A different kind of adventure

“I’m 93, and today was remarkably full of adventure, starting at 3 a.m., when this awful beeping started — beep, beep, beep, every few minutes. I thought it was my cellphone and hid it under a big pillow. That was no good, so I took it in the dining area, put it in a drawer, and — beep, beep, beep — it went on as loud as ever. I buried it under a pile of carpet scraps on the balcony — beep, beep, beep. Finally, I don’t know why, I checked my new cellphone, which hasn’t even been activated, and by golly that was what it was, the new cellphone wanting juice.

My cat came in at 9:30 a.m. and woke me up. I fed him and went to the bathroom. I opened the door into the hall and brought in the paper. I do that for my wife. She’s younger than I am but has a bad back.

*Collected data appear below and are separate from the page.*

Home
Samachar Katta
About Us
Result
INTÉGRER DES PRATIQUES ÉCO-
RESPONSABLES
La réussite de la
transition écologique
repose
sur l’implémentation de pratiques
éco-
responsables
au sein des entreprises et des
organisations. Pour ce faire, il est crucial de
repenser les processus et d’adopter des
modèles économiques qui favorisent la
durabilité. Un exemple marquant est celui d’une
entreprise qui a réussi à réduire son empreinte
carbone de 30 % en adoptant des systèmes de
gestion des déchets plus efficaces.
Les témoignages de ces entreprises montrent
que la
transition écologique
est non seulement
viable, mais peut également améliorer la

I asked her if she wanted scrambled egg whites with diced onions, my specialty, and she said ‘a little.’ I had a can of pork and beans with Hellman’s light mayo along with the egg whites. Toast with honey, yes!

My balance is awful. I use a walker except when I’m in vestibular therapy. I go once a week. ‘You’re doing great,’ the therapist says, me staggering around. Balance has not helped with my neuropathy. I’m never really sure where my feet are. The concierge just called. Medicine delivery. Gotta take a break.

Be right back — I hope.”

— Tellmond Richter

In memory of

“On Aug. 30, 14 friends and co-workers will travel to Arusha, Tanzania, to climb Mount Kilimanjaro. We’re climbing to honor our friend, Jamie Dickey. This was a trip she always wanted to make, but she died of cancer in 2012.

Tim Geiss will lead our team, which is determined to keep Dickey’s memory alive. She touched the lives of so many. May we never forget her.”